In normal weather situations, the surface air is warmed by heat radiating from the earth's surface and the sun's rays and will rise upward, into the atmosphere. Upon rising it will cool through a convection type heat exchange with the cooler upper air. As warm air rises, the surface pollutants are carried upward and dissipated into the atmosphere.
When a temperature inversion occurs, we find the higher air is no longer cooler, but is warmer than the surface air, causing the cooler surface air to become trapped. This warm air blanket can extend from above ground level to a few hundred or even a few thousand feet into the air. As the surface air is trapped, so are the pollutants, causing a severe smog condition. Should this stagnant air mass extend to a few thousand feet high, enough air movement with the inversion takes place to allow the smog layer to rise above ground level but the pollutants still cannot dissipate. This inversion can remain for days over an area, with the smog level only rising or lowering from ground level to a few hundred feet high. Meanwhile, the pollutant levels increase, causing eye irritation, respiratory problems, reduced visibility, plant damage and in some cases, even disease.
This inversion phenomenon was first noted in the Los Angeles, California area.

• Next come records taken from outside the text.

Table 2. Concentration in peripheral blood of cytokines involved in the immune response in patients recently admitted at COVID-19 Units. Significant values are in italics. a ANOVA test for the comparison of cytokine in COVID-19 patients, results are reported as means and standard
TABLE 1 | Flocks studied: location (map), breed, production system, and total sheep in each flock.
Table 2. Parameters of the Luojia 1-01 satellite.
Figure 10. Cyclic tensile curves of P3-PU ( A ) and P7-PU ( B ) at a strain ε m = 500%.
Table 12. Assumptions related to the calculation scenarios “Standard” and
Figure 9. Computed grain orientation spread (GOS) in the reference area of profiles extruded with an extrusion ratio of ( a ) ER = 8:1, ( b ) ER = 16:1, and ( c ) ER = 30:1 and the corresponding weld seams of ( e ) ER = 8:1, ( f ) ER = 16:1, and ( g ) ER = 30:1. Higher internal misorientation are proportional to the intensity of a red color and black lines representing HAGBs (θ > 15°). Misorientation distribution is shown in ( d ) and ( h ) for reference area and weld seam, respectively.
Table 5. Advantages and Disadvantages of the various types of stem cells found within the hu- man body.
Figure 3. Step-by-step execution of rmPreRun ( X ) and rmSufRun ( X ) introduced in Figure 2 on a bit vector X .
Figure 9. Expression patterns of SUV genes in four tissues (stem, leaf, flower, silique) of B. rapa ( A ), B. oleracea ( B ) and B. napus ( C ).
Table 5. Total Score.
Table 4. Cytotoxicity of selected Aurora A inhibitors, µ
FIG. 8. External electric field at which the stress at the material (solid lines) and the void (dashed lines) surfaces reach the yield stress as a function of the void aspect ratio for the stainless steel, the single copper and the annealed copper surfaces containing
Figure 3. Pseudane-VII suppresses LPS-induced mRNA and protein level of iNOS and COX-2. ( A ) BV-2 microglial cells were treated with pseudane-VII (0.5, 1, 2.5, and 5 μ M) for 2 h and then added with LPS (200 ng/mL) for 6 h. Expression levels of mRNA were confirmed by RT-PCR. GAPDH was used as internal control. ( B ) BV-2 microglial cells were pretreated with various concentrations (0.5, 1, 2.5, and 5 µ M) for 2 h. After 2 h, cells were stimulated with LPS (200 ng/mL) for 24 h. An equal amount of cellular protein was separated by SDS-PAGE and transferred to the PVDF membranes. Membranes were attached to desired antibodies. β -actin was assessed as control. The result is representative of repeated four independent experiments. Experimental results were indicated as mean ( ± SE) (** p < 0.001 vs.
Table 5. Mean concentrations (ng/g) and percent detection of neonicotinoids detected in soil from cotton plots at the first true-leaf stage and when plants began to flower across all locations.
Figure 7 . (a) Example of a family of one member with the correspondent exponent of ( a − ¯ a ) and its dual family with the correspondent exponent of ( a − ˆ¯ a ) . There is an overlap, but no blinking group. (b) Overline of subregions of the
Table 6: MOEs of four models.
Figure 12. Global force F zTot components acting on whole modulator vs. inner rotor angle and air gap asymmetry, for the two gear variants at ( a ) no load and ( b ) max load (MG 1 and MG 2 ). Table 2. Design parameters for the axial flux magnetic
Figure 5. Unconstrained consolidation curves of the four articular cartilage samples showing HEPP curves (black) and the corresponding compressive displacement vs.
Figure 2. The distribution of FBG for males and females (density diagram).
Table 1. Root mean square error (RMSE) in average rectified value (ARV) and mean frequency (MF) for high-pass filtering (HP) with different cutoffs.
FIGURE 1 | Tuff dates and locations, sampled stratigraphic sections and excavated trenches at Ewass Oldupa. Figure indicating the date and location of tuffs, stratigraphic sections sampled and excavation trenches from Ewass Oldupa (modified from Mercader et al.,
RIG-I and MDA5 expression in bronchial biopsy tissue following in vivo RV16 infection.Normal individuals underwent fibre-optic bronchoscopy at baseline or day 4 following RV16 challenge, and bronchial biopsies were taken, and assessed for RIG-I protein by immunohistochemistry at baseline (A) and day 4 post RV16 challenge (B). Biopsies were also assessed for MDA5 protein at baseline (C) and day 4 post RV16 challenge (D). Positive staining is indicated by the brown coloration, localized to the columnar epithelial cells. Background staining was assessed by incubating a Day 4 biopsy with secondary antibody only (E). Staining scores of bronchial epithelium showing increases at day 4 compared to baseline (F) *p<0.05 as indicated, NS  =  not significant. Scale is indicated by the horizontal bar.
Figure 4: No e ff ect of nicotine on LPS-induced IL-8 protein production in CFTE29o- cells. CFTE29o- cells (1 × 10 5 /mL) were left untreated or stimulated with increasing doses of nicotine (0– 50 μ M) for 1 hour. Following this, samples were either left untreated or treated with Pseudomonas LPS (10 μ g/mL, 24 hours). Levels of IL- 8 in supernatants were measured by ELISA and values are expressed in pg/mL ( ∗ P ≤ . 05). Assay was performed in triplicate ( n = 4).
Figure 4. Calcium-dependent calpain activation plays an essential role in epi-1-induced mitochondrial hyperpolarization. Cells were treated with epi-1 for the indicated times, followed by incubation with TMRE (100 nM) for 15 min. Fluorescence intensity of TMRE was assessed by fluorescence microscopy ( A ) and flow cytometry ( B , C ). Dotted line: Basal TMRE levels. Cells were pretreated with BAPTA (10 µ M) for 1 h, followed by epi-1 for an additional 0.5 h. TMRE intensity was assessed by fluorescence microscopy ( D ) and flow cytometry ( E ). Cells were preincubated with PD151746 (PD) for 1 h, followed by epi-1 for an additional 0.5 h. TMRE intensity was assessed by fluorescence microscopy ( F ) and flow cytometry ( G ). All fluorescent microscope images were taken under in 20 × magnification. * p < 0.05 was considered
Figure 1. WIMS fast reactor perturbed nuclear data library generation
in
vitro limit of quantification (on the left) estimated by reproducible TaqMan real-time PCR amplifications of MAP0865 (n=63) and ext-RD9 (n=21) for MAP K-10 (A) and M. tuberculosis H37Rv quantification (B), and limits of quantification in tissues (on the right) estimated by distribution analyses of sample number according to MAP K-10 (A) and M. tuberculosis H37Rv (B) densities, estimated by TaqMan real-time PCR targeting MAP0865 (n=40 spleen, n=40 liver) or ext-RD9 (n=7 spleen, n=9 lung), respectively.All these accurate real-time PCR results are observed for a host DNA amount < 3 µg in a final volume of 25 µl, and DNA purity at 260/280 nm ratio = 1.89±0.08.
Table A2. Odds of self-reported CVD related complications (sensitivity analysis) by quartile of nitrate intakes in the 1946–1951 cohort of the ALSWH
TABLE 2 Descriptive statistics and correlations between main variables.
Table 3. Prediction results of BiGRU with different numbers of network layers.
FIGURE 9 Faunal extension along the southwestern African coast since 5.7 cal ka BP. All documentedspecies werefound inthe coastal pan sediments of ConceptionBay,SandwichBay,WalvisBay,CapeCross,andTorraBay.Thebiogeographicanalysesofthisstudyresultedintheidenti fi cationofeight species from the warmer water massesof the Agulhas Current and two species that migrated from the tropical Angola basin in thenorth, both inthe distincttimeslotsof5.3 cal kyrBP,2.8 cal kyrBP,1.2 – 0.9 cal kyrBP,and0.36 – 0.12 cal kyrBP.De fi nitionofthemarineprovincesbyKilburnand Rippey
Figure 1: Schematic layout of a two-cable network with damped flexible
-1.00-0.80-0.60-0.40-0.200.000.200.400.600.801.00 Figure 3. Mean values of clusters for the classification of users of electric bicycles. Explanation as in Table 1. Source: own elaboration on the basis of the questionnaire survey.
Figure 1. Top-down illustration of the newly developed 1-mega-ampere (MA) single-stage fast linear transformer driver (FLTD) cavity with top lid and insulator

The city lies in terrain resembling a basin and with certain weather conditions, a cold air mass is held in the basin while a warmer air mass covers it like a lid.
Because this type of condition was first documented as prevalent in the Los Angeles area, this type of trapped pollution was named Los Angeles Smog, although it occurs in other areas where a large concentration of automobiles are used and the air remains stagnant for any length of time.